Les systèmes d'éducation en UE et aux États-Unis pourraient également être affectés si le TTIP développe des règles sur la coopération réglementaire. Ces règles entraîneraient de nouvelles restrictions sur les mesures liées aux qualifications requises, aux licences et autres normes, dans le but d'éviter que ces soient plus restrictives que nécessaire pour le commerce. Les disciplines développées selon les qualifications pourraient éventuellement permettre aux États de l'UE et aux États-Unis de se défier mutuellement sur le plan des exigences en matière d'éducation, de normes d'accréditation professionnelle, de procédures de certifications et de test considérées comme « plus lourdes que nécessaire ». Les règles en matière de procédures de licences et d'exigences pourraient remettre en question les réglementations concernant non seulement les licences professionnelles, mais aussi l'accréditation des écoles et des institutions éducatives. Les normes techniques font référence aux règles selon lesquelles un service doit être fourni, exposant dès lors potentiellement les normes d'assurance qualité qui gouvernent l'éducation.

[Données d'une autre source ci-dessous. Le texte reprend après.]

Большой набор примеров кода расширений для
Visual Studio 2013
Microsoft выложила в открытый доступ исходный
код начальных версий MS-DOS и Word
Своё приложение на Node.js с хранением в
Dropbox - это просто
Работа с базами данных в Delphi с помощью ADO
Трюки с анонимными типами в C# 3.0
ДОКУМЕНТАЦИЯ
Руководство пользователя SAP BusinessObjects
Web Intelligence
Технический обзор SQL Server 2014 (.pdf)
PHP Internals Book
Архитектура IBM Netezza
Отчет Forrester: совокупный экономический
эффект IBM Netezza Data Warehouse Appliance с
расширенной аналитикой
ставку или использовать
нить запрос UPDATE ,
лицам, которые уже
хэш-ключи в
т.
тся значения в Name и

L'application d'un test de nécessité aux réglementations intérieures ne tient pas compte de la réalité du développement des réglementations éducatives. Les règles et normes sont conçues et mises en œuvre via des compromis qui n'imposent aux prestataires de service ni la charge la plus lourde, ni la plus légère. Exiger que toutes les réglementations soient les plus légères limiterait à la fois le contenu et le processus de la prise de décision démocratique.

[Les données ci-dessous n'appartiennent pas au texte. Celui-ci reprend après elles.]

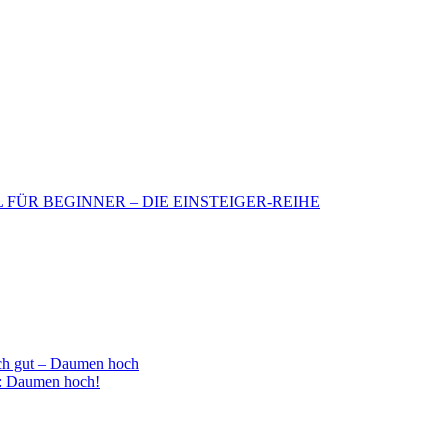
BIL FÜR BEGINNER – DIE EINSTEIGER-REIHE
h gut – Daumen hoch
 : Daumen hoch!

En outre, à l'inverse de l'AGCS, le TTIP prévoit un mécanisme de règlement des différends entre un investisseur et un pays (ISDS), qui permettrait aux entreprises privées de porter plainte directement contre les gouvernements pour de prétendues violations des règles. La plupart des accords commerciaux prévoient la résolution des litiges d'État à État. L'ISDS permettra à des entreprises américaines investissant en Europe de poursuivre directement les gouvernements européens dans un tribunal d'arbitrage international pour toute mesure qui, selon ces entreprises, interfère avec leurs profits. Les entreprises de l'UE investissant aux États-Unis disposeraient du même privilège.

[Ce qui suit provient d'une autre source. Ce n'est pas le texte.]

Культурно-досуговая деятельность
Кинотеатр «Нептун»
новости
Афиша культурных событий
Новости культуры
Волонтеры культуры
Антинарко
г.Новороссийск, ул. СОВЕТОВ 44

Dans d'autres accords, cette clause a déjà permis à des entreprises de contester avec succès des politiques légitimes visant à renforcer et à étendre les services publics. Fin 2012, la compagnie d'assurances hollandaise Achmea (anciennement Eureko) a reçu 22 millions d'euros de compensation de la part de la Slovaquie en vertu de la clause relative aux droits des investisseurs d'un traité bilatéral d'investissement signé avec les Pays-bas. Achmea a contesté une décision du gouvernement slovaque datant de 2006, qui inversait la privatisation des services de santé de la précédente administration et exigeait que les assurances santé fonctionnent sur une base non lucrative. La simple menace d'un litige pourrait forcer les décideurs politiques à éviter d'entériner une nouvelle législation et de nouvelles réglementations qui, bien que dans l'intérêt public, pourraient avoir impact négatif sur les investisseurs étrangers.
Comment éviter ces dangers ?
Le meilleur moyen d'éviter que l'éducation et les autres services publics ne soient exposés aux règles commerciales est de négocier une exclusion générale efficace, ou « exemption » du TTIP. Le Conseil des Ministres des Affaires étrangères de l'Union européenne a déjà exclu le secteur de l'audiovisuel du mandat des négociations du TTIP. La justification de cette exclusion était fondée sur l'objectif d'intérêt public de préservation et de promotion de la diversité culturelle et linguistique au sein de l'UE. L'argument selon lequel le même raisonnement s'applique à l'éducation est défendable et semblerait justifier une exclusion du TTIP.